Пока только присматривается к спецификации Digest Authenticaition и корпорация Netscape Communications (www. netscape.com). Ее представители не сообщают причину такой осторожности, но, по нашим данным, разработчики опасаются, что применение технологии создаст опасность постороннего проникновения в базы данных паролей на Web-серверах.

Как отметил Скотт Лоуренс, директор НИОКР фирмы Agranat, принимавший участие в создании спецификации Digest Authentication, впервые эта технология была предложена группой IETF более двух лет назад. Последняя версия отличается от своих предшественниц рядом усовершенствований, значительно упрощающих ее практическую реализацию.

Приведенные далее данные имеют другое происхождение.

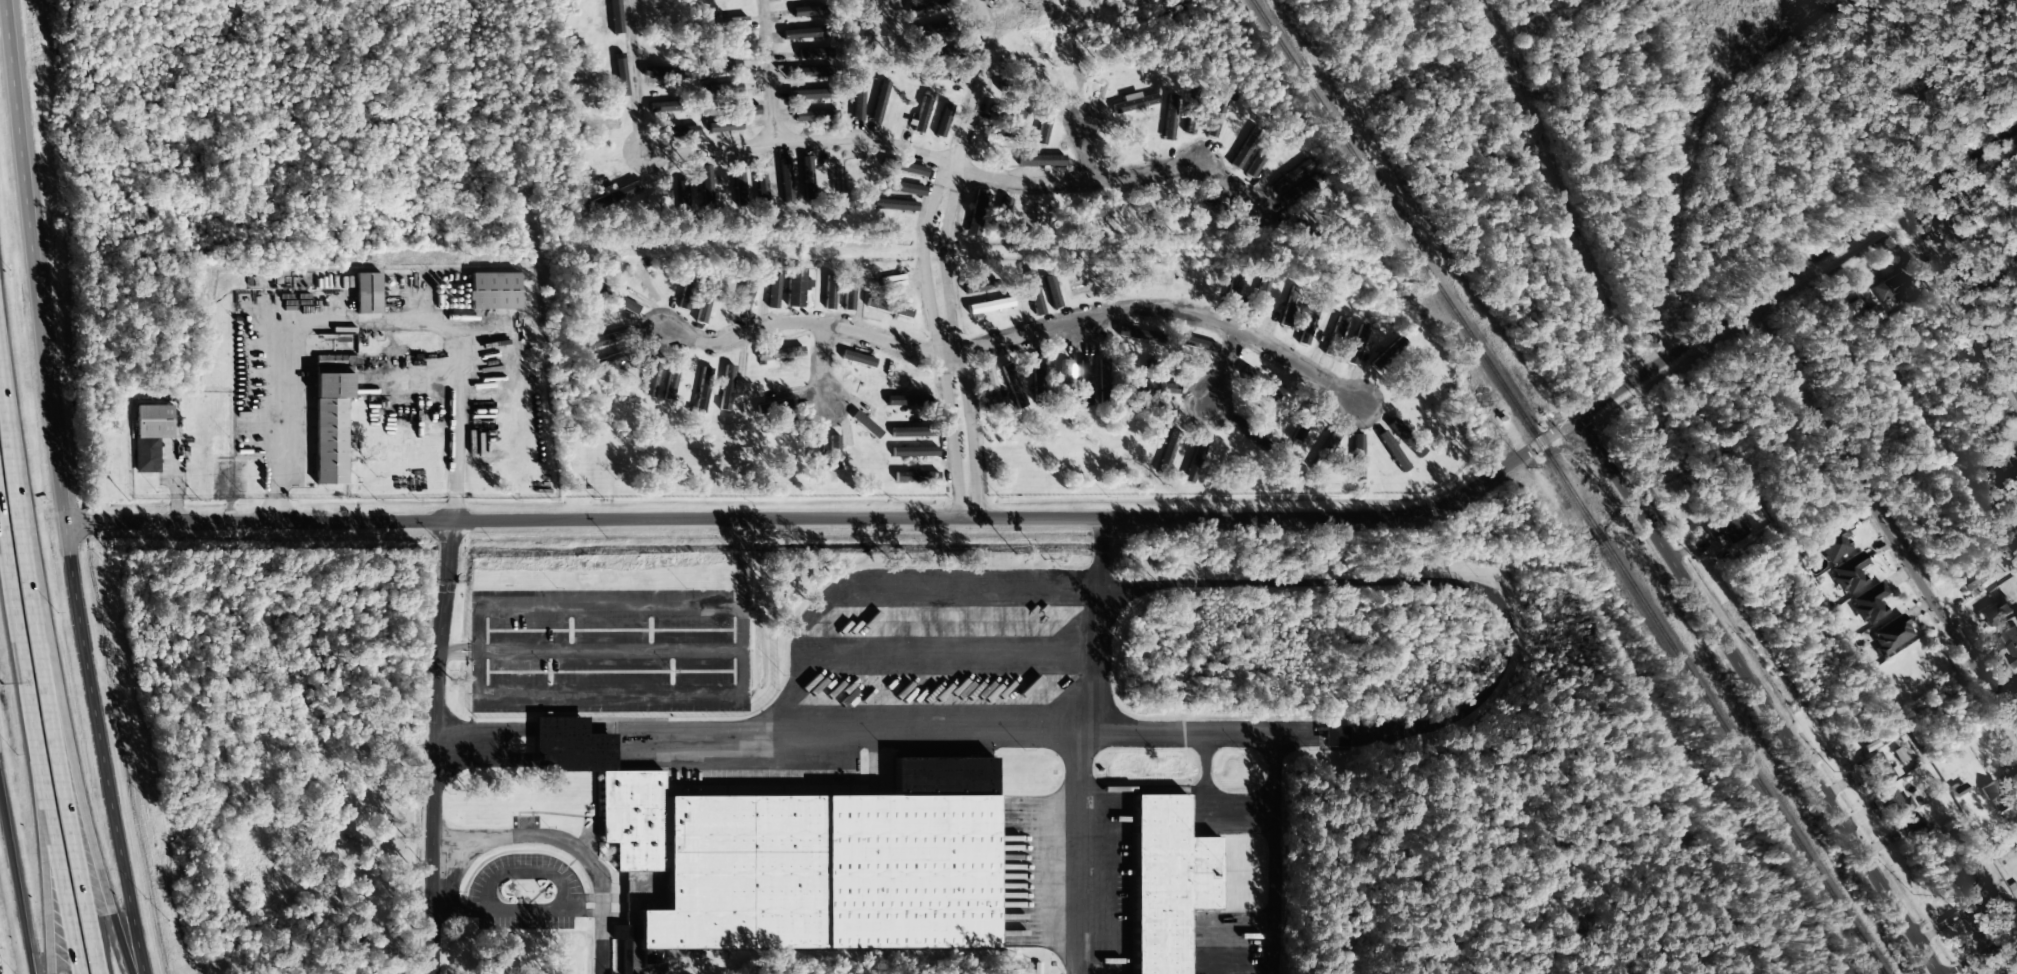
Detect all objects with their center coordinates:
building: (808, 11)
building: (724, 22)
building: (940, 52)
building: (814, 53)
road: (766, 72)
building: (810, 72)
building: (936, 73)
road: (981, 77)
building: (722, 89)
building: (808, 94)
building: (857, 99)
building: (879, 102)
building: (1133, 102)
building: (741, 111)
building: (1014, 113)
building: (814, 115)
building: (1216, 115)
building: (921, 116)
building: (1169, 117)
building: (942, 120)
building: (1044, 122)
building: (724, 126)
building: (999, 141)
road: (723, 150)
road: (1082, 151)
building: (1242, 151)
building: (1041, 161)
building: (906, 169)
building: (1291, 175)
building: (807, 178)
road: (1116, 179)
building: (785, 180)
building: (834, 182)
building: (738, 183)
building: (760, 184)
building: (705, 186)
building: (903, 188)
building: (893, 205)
building: (1004, 206)
building: (1031, 211)
building: (976, 212)
building: (1958, 220)
building: (977, 287)
building: (796, 288)
building: (1080, 288)
building: (494, 291)
building: (773, 291)
building: (1051, 291)
building: (829, 292)
building: (368, 293)
building: (686, 293)
building: (848, 293)
building: (1032, 293)
building: (1889, 296)
building: (1259, 297)
building: (615, 298)
building: (745, 298)
road: (1958, 299)
building: (705, 302)
building: (990, 305)
road: (1168, 307)
building: (888, 308)
building: (1287, 316)
road: (799, 323)
building: (1308, 323)
building: (1338, 329)
road: (935, 331)
building: (1137, 334)
road: (953, 335)
building: (604, 340)
building: (1198, 344)
building: (1356, 345)
building: (1391, 351)
road: (948, 352)
building: (857, 359)
road: (1222, 367)
road: (820, 369)
building: (1103, 372)
building: (1037, 373)
building: (652, 380)
building: (1260, 382)
building: (1084, 383)
building: (670, 384)
building: (726, 388)
building: (702, 390)
building: (775, 403)
building: (331, 423)
building: (866, 425)
building: (911, 432)
building: (151, 435)
building: (914, 451)
building: (814, 452)
building: (833, 452)
building: (1357, 457)
building: (916, 476)
railway: (1566, 487)
road: (60, 493)
road: (1097, 518)
road: (1881, 519)
building: (1727, 526)
building: (1833, 543)
building: (1849, 573)
building: (1974, 576)
building: (1869, 603)
building: (1995, 611)
building: (1890, 635)
building: (2009, 645)
road: (46, 665)
road: (1760, 696)
building: (1336, 736)
road: (35, 746)
road: (436, 747)
building: (1879, 770)
building: (1998, 795)
building: (1896, 803)
building: (1914, 830)
road: (543, 841)
road: (90, 845)
building: (809, 847)
road: (44, 868)
building: (1179, 879)
road: (15, 889)
building: (1977, 917)
building: (626, 942)
road: (1987, 954)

Данная технология не шифрует трафик, а лишь скрывает пароли. Однако ее применение может повысить пропускную способность тех узлов, где используется протокол шифрования SSL. Дело в том, что зачастую шифрованные сеансы организуются только для того, чтобы закрыть пароль, хотя сами данные можно передавать и в открытом виде.

В качестве примера приведем нью-йоркскую фирму BMG Direct. Как отмечает ее вице-президент по стратегии развития и электронной коммерции Элизабет Роуз, пользователям для сохранности своих паролей сегодня приходится подключаться по протоколу SSL.

“Большая часть информации вовсе не нуждается в шифровании, но мы вынуждены предоставлять своим клиентам такую возможность”,  -  признается Роуз. Вот здесь-то и придет на помощь хеширование паролей, которое оптимизирует применение шифрования, снижая тем самым общую нагрузку на сервер.